THE NHS touches all our lives at some point. Whether that is new lives, brought safely into the world every day at hospitals like Jimmy’s in Leeds, or lives about to end, saved by world-leading medicine and our extraordinary emergency services at the Leeds General Infirmary.
And across the country more than one million hardworking staff dedicate their professional lives to the NHS. It isn’t just hospital services. The NHS is doing more now than ever before to help people to live longer in their communities and at home – joining up services and helping to tackle issues such as loneliness so rightly highlighted by this newspaper.
In Yorkshire, you know the NHS is feeling the pressure. Our growing, ageing population, means more people living for longer, often with multiple complex conditions.
While this should be celebrated, it’s inescapable this is having an impact on our beloved NHS. Whether in Sheffield, York or Hull, the truth is we must act now to safeguard it for the future.
That’s why last year, as the NHS celebrated its 70th birthday, the Government announced it would be giving it an extra £20.5bn a year by 2023/4 to preserve its future.
The NHS belongs to us all, so it is right that taxpayers know how their hard-earned cash is being spent. This week, the NHS published a plan for the next 10 years, shaped by the clinicians and staff who know best.
So, what’s our vision? In short, by 2028, we will have a health service that continues to deliver world-class care, from cradle to grave.
Care that always starts with prevention, that is personalised and bolstered by cutting-edge medicine and technology. And of course, care delivered by the very best staff.

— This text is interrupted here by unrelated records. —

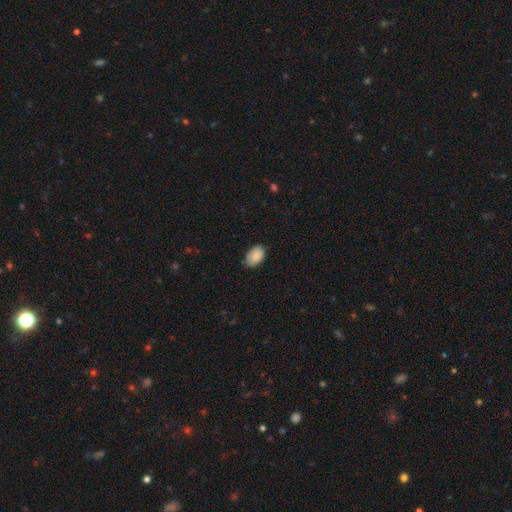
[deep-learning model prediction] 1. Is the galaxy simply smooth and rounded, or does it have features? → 89% smooth, 7% star or artifact, 4% featured or disk.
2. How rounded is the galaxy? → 87% in between, 12% round, 1% cigar-shaped.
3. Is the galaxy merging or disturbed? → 82% none, 15% minor disturbance, 2% major disturbance, 1% merger.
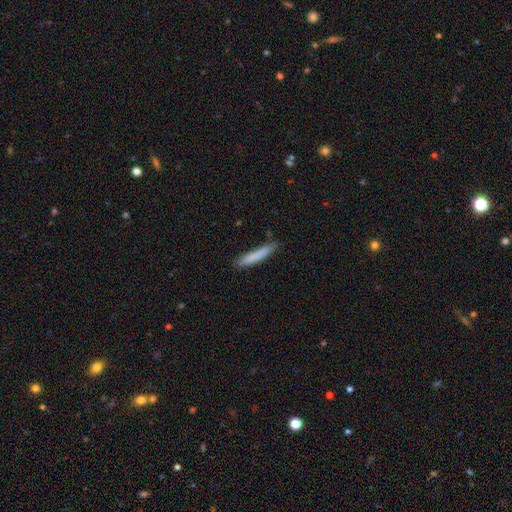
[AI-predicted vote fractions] Smooth or featured?
  - smooth: 82% *
  - featured or disk: 12%
  - star or artifact: 6%
How rounded?
  - cigar-shaped: 92% *
  - in between: 6%
  - round: 1%
Merging?
  - none: 78% *
  - minor disturbance: 17%
  - major disturbance: 3%
  - merger: 2%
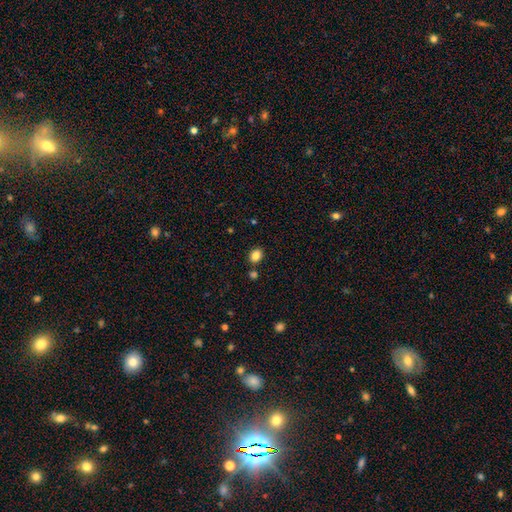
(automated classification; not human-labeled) Smooth or featured? Predicted: smooth (p=0.85). How rounded? Predicted: round (p=0.51). Merging? Predicted: none (p=0.81).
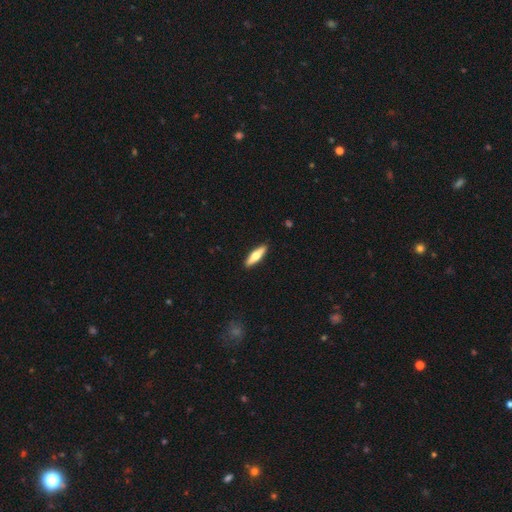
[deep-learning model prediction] This is possibly a smooth galaxy (56%). How rounded: likely cigar-shaped (66%). Merging: clearly none (91%).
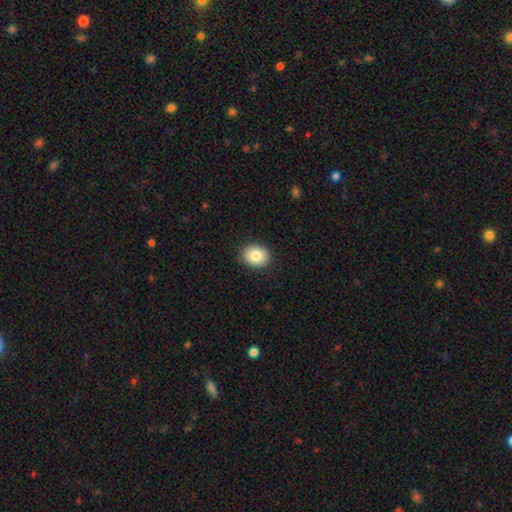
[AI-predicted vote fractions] This is clearly a smooth galaxy (83%). How rounded: possibly round (57%). Merging: clearly none (89%).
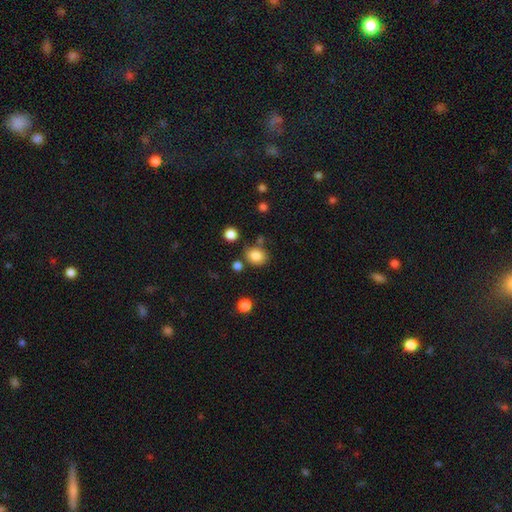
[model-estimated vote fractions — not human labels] Q: Smooth or featured?
A: smooth (83%); runner-up: star or artifact (11%)
Q: How rounded?
A: round (56%); runner-up: in between (44%)
Q: Merging?
A: none (76%); runner-up: minor disturbance (12%)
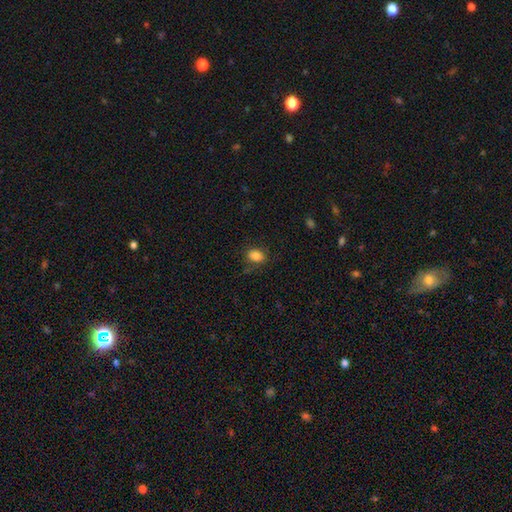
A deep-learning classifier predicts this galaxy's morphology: The model was most divided on "how rounded": in between: 59%, round: 40%, cigar-shaped: 1%. More confident: smooth or featured — smooth (84%); merging — none (77%).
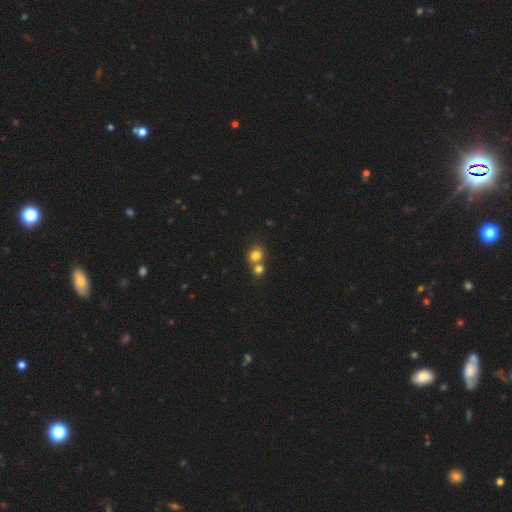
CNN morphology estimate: Overall: smooth (80%). How rounded: round (77%). Merging: none (46%; merger 45%).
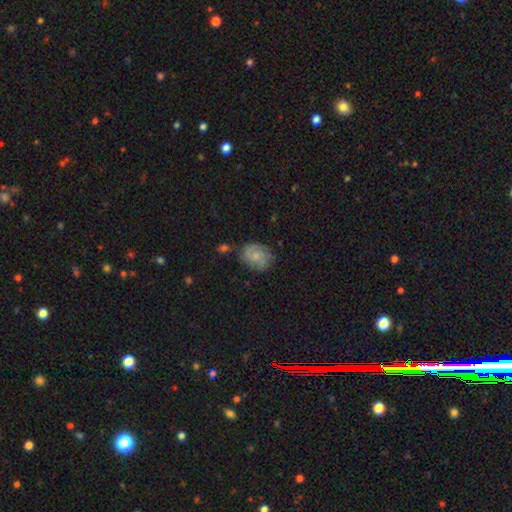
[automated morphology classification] smooth-or-featured: smooth: 52% | featured or disk: 40% | star or artifact: 8%
  how-rounded: in between: 51% | round: 48% | cigar-shaped: 1%
  merging: none: 66% | minor disturbance: 24% | major disturbance: 7% | merger: 4%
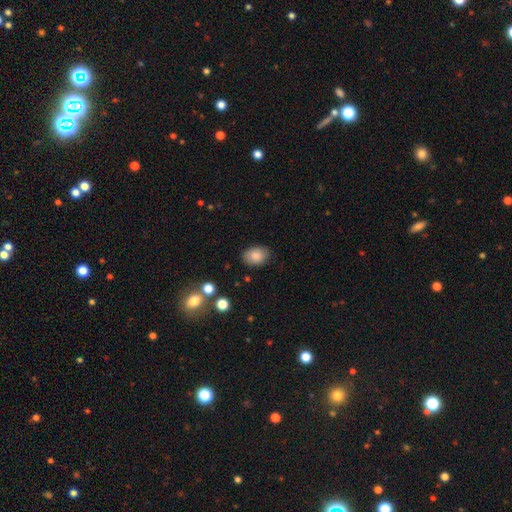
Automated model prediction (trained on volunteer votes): The model was most divided on "how rounded": in between: 75%, round: 24%, cigar-shaped: 1%. More confident: smooth or featured — smooth (85%); merging — none (84%).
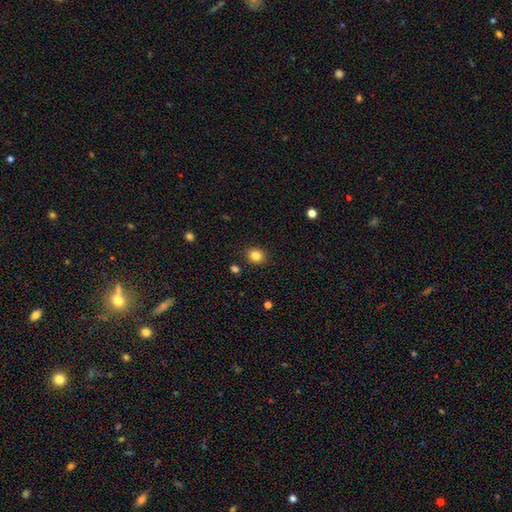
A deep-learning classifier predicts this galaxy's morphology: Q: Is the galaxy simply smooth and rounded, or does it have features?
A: smooth — 83%.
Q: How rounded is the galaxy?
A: round — 79%.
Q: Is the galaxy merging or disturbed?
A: none — 87%.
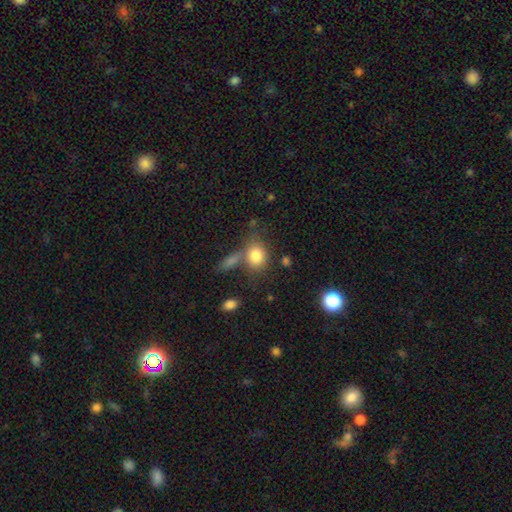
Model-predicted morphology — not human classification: Smooth or featured?
  - smooth: 81% *
  - featured or disk: 10%
  - star or artifact: 9%
How rounded?
  - round: 50% *
  - in between: 48%
  - cigar-shaped: 2%
Merging?
  - none: 52% *
  - merger: 25%
  - minor disturbance: 15%
  - major disturbance: 8%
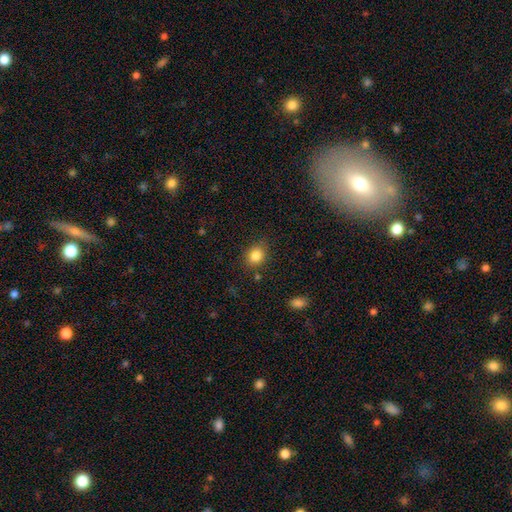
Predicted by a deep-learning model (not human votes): Q: Smooth or featured?
A: smooth (84%); runner-up: star or artifact (11%)
Q: How rounded?
A: round (65%); runner-up: in between (34%)
Q: Merging?
A: none (83%); runner-up: minor disturbance (11%)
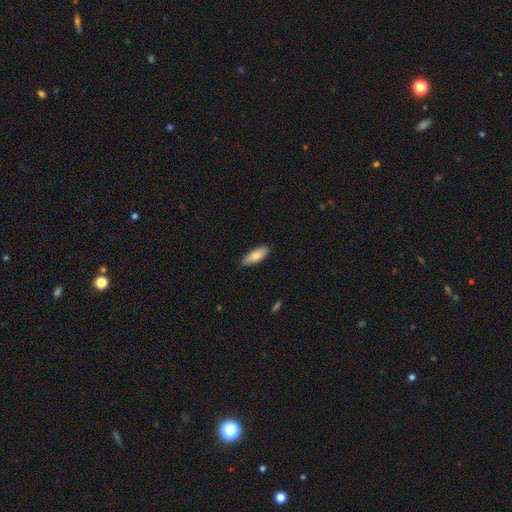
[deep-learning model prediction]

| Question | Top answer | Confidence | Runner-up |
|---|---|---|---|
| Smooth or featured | smooth | 77% | featured or disk (17%) |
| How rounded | in between | 70% | cigar-shaped (28%) |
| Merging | none | 87% | minor disturbance (10%) |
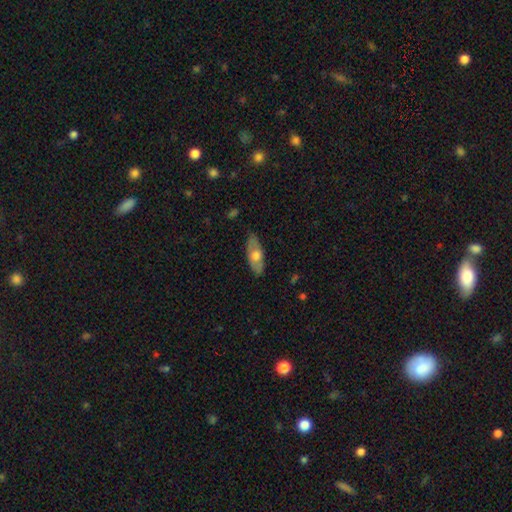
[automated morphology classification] A smooth galaxy with no disk features (56%) that is in between round and cigar-shaped (75%).

Vote fractions:
- Smooth or featured? smooth: 56% / featured or disk: 38% / star or artifact: 6%
- How rounded? in between: 75% / cigar-shaped: 22% / round: 3%
- Merging? none: 83% / minor disturbance: 14% / major disturbance: 2% / merger: 1%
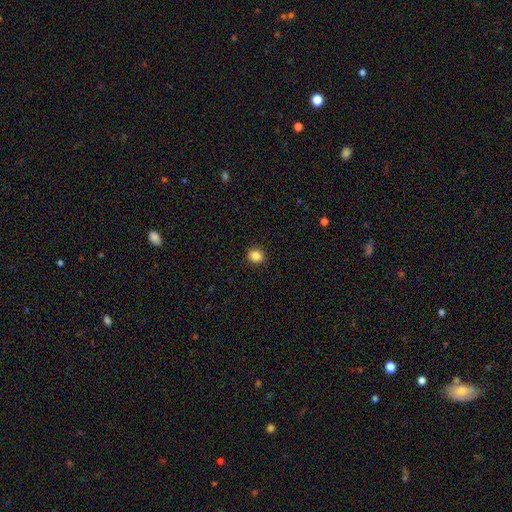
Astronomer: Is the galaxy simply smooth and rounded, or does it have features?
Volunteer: smooth — 92%.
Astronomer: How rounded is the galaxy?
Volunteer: round — 89%.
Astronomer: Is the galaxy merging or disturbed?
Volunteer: none — 91%.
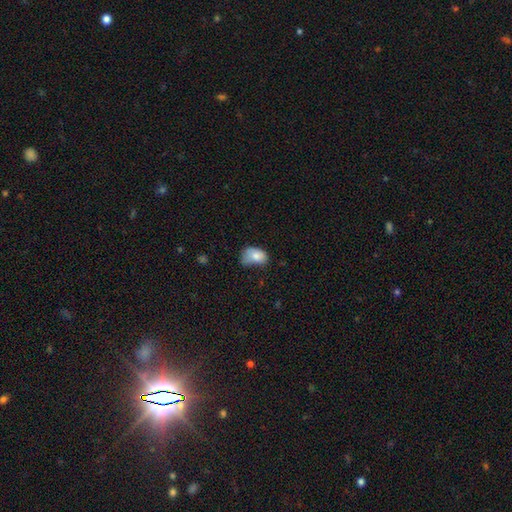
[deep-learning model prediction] A smooth galaxy with no disk features (79%) that is in between round and cigar-shaped (83%).

Vote fractions:
- Smooth or featured? smooth: 79% / featured or disk: 13% / star or artifact: 9%
- How rounded? in between: 83% / round: 16% / cigar-shaped: 1%
- Merging? minor disturbance: 44% / none: 28% / major disturbance: 23% / merger: 4%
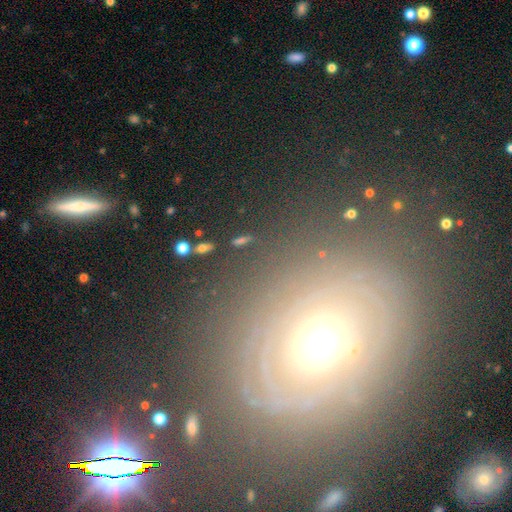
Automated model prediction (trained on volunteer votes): A featured or disk galaxy (65%) with no bar (82%), spiral arms (70%) and a moderate central bulge (65%). Merging: none (79%).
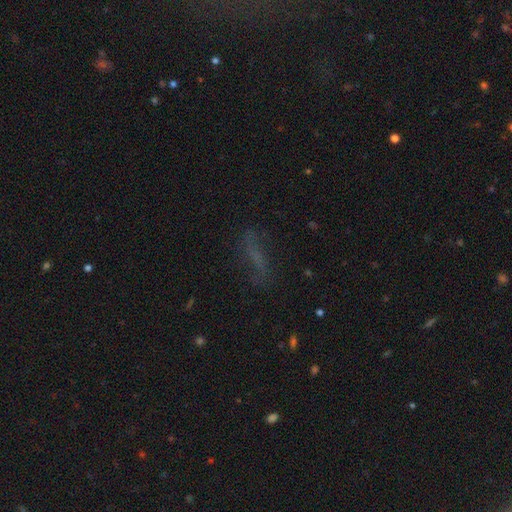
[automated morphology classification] This appears to be a smooth galaxy with no disk features (43%). Merging: none (67%).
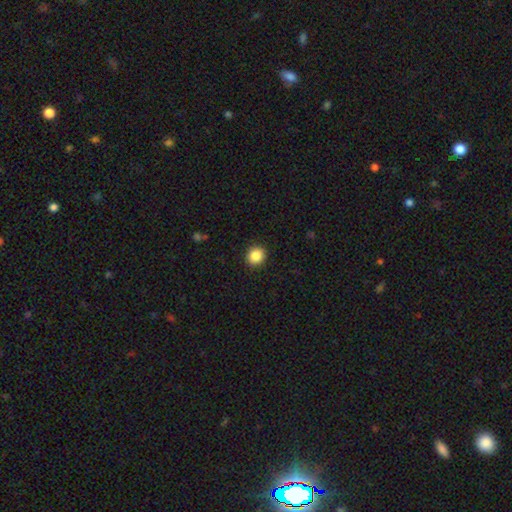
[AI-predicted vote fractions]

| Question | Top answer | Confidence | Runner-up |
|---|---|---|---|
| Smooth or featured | smooth | 87% | star or artifact (9%) |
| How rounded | round | 84% | in between (15%) |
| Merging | none | 92% | minor disturbance (6%) |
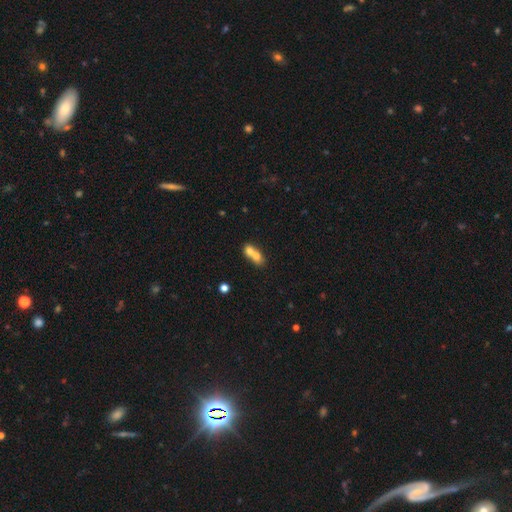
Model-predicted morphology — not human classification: Smooth or featured? smooth (69%)
How rounded? in between (51%)
Merging? merger (73%)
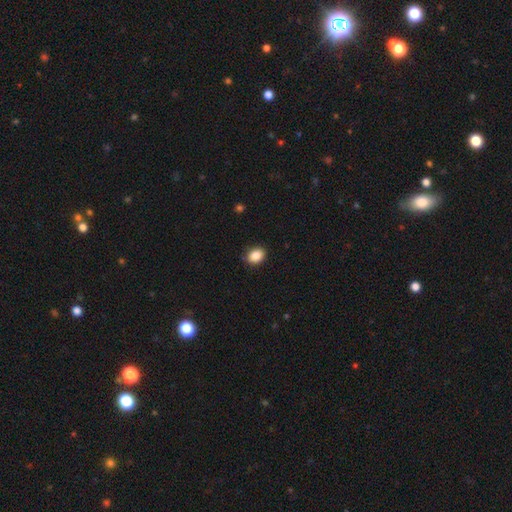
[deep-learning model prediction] Smooth or featured? smooth (87%)
How rounded? in between (60%)
Merging? none (86%)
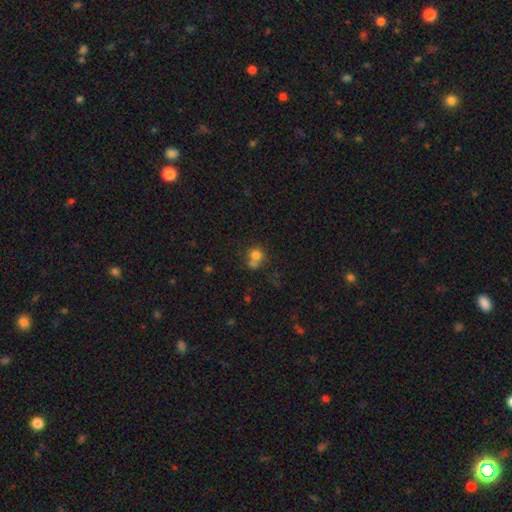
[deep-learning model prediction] A smooth galaxy with no disk features (76%) that is round (80%). Merging: none (44%).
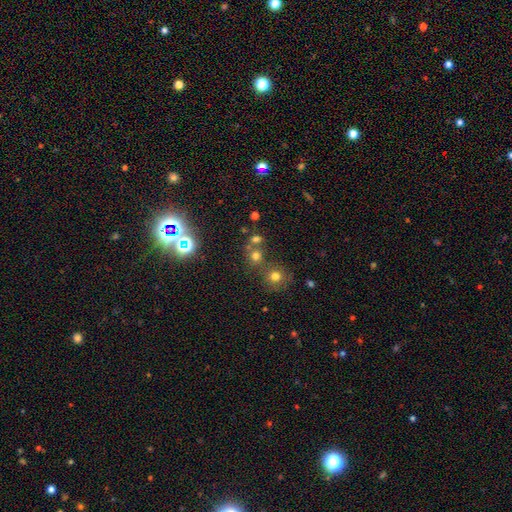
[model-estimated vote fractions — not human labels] Smooth or featured? smooth (66%)
How rounded? round (86%)
Merging? none (60%)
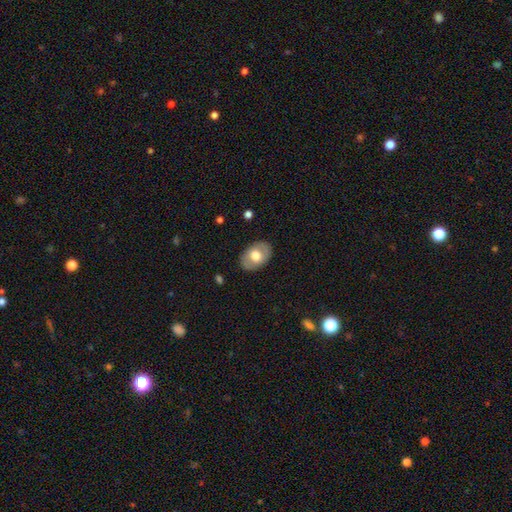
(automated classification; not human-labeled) Smooth or featured? Predicted: smooth (p=0.60). How rounded? Predicted: in between (p=0.83). Merging? Predicted: none (p=0.85).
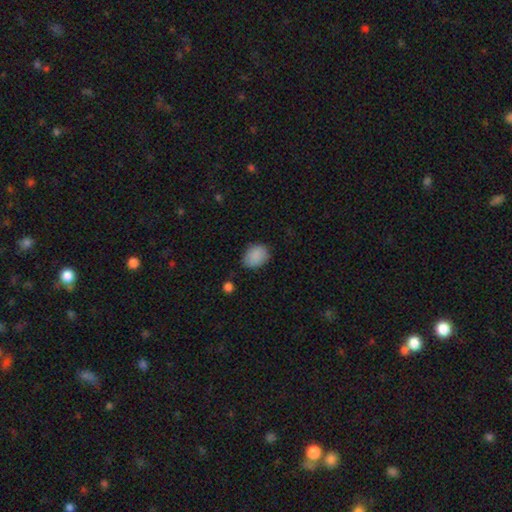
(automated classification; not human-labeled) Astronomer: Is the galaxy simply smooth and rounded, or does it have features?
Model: smooth — 88%.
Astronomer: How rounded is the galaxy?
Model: in between — 69%.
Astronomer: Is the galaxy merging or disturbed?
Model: none — 78%.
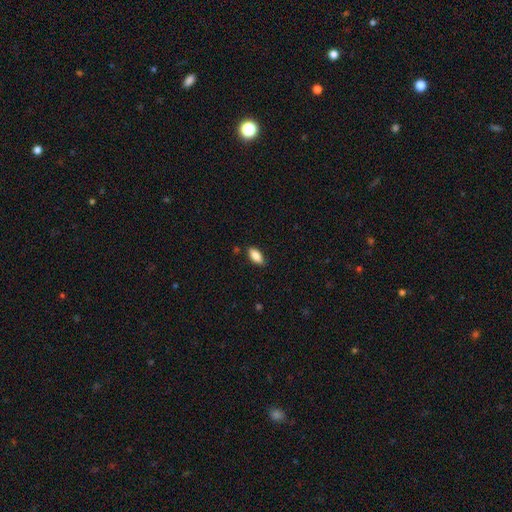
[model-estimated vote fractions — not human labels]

We will do more to keep people healthier for longer, so GP and community services – the bedrock of our NHS – will receive a funding injection of £4.5bn. The extra investment will also help prevent 150,000 heart attacks, strokes and dementia cases over the next 10 years. Through earlier detection and better treatment, 55,000 more people will survive cancer each year.
We will renew our commitment to achieve parity of esteem by introducing mental health waiting times targets for the first time ever, and hundreds of thousands more children and young people getting access to vital mental health support in schools. The NHS is rightly our most prized asset. Through this plan, we are taking steps to preserve it in Yorkshire and across the country.